The highway has 7 spur routes. Each route use the same number, followed by a heavenly stem character. In English, these characters are replaced by letters in alphabetical order.
- (台2甲): Also known as Yangjin Highway (陽金公路) for most part, the road connects downtown Taipei to Highway 2 at Jinshan District, via Yangmingshan National Park located in north Taipei. The highway follows Yangde Ave. (仰德大道) and Zhongshan North Road (中山北路) in Taipei City. The total length is 36.863 km.
- (台2乙): This route is the old Highway 2 segment that continues on to Taipei. The route starts from downtown Taipei and ends in Tamsui. Within Taipei the road follows Chongqing North Road (重慶北路), Chengde Road (承德路) and Dadu Road (大度路) before entering Tamsui. The road goes into downtown Tamsui before ending at the junction of Highway 2. The total length is 25.279 km.
- (台2丙): This route is a mountain bypass of the parent route for the stretch between Keelung and Gongliao. The road starts at the junction of PH 2D in southern Keelung and ends at Highway 2 in Gongliao. It connects the mountain towns in northeast New Taipei, including Pingxi, Shuangxi and Gongliao. The total length is 29.957 km.
- (台2丁): This route connects National Highway No. 1 and Highway 2, bypassing downtown Keelung. The road runs parallel with PH 62, a limited-access expressway that was built to alleviate the traffic on PH 2D. The total length is 13.390 km.
- (台2戊): This route is the old Highway 2 segment in Yilan County, and goes from Wujie to Su'ao.
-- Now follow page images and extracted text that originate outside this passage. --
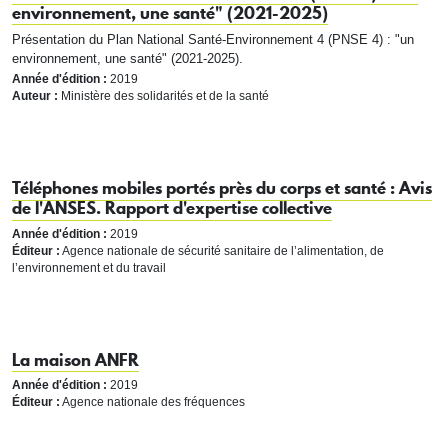
environnement, une santé" (2021-2025)
Présentation du Plan National Santé-Environnement 4 (PNSE 4) : "un
environnement, une santé" (2021-2025).
Année d'édition :
2019
Auteur :
Ministère des solidarités et de la santé
Téléphones mobiles portés près du corps et santé : Avis
de l'ANSES. Rapport d'expertise collective
Année d'édition :
2019
Éditeur :
Agence nationale de sécurité sanitaire de l’alimentation, de
l’environnement et du travail
La maison ANFR
Année d'édition :
2019
Éditeur :
Agence nationale des fréquences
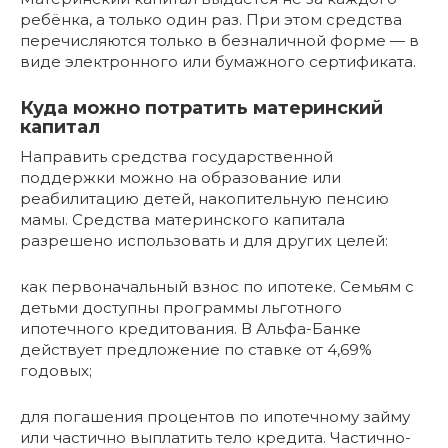
ребёнка, а только один раз. При этом средства
перечисляются только в безналичной форме — в
виде электронного или бумажного сертификата.
Куда можно потратить материнский
капитал
Направить средства государственной
поддержки можно на образование или
реабилитацию детей, накопительную пенсию
мамы. Средства материнского капитала
разрешено использовать и для других целей:
как первоначальный взнос по ипотеке. Семьям с
детьми доступны программы льготного
ипотечного кредитования. В Альфа-Банке
действует предложение по ставке от 4,69%
годовых;
для погашения процентов по ипотечному займу
или частично выплатить тело кредита. Частично-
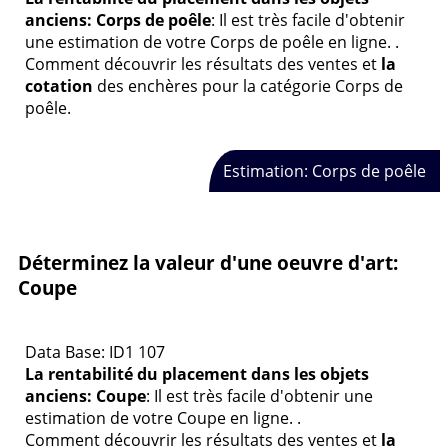
anciens: Corps de poêle
: Il est très facile d'obtenir
une estimation de votre Corps de poêle en ligne. .
Comment découvrir les résultats des ventes et
la
cotation
des enchères pour la catégorie Corps de
poêle.
Estimation: Corps de poêle
Déterminez la valeur d'une oeuvre d'art:
Coupe
Data Base: ID1 107
La rentabilité du placement dans les objets
anciens: Coupe
: Il est très facile d'obtenir une
estimation de votre Coupe en ligne. .
Comment découvrir les résultats des ventes et
la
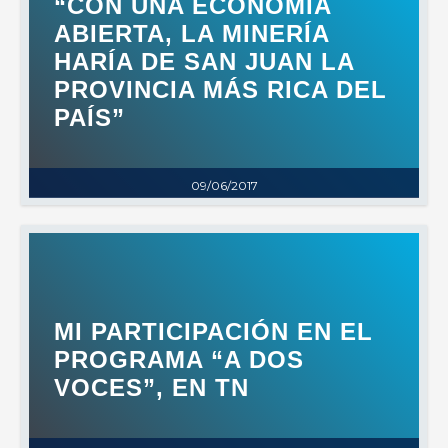
“CON UNA ECONOMÍA
ABIERTA, LA MINERÍA
HARÍA DE SAN JUAN LA
PROVINCIA MÁS RICA DEL
PAÍS”
09/06/2017
MI PARTICIPACIÓN EN EL
PROGRAMA “A DOS
VOCES”, EN TN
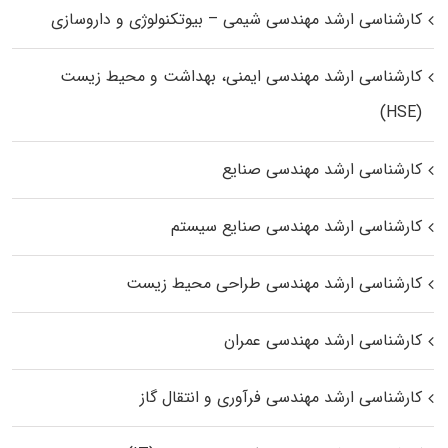
کارشناسی ارشد مهندسی شیمی – بیوتکنولوژی و داروسازی
کارشناسی ارشد مهندسی ایمنی، بهداشت و محیط زیست
(HSE)
کارشناسی ارشد مهندسی صنایع
کارشناسی ارشد مهندسی صنایع سیستم
کارشناسی ارشد مهندسی طراحی محیط زیست
کارشناسی ارشد مهندسی عمران
کارشناسی ارشد مهندسی فرآوری و انتقال گاز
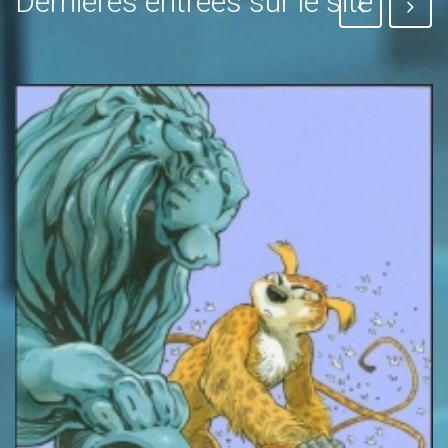
Dernières entrées sur le site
The route runs parallel with its parent highway. The total length is 12.838 km.
- (台2己): This route connects Port of Keelung and National Highway No. 3 and is used as an alternate route for trucks. This is the only provincial highway that is entirely a limited-access road. The road is entirely within Keelung City. The total length is 4.219 km.
- (台2庚): This route connects National Highway No.5, Highway 9 and Highway 2 in Yilan County. The road is entirely within Toucheng. The total length is 3.741 km.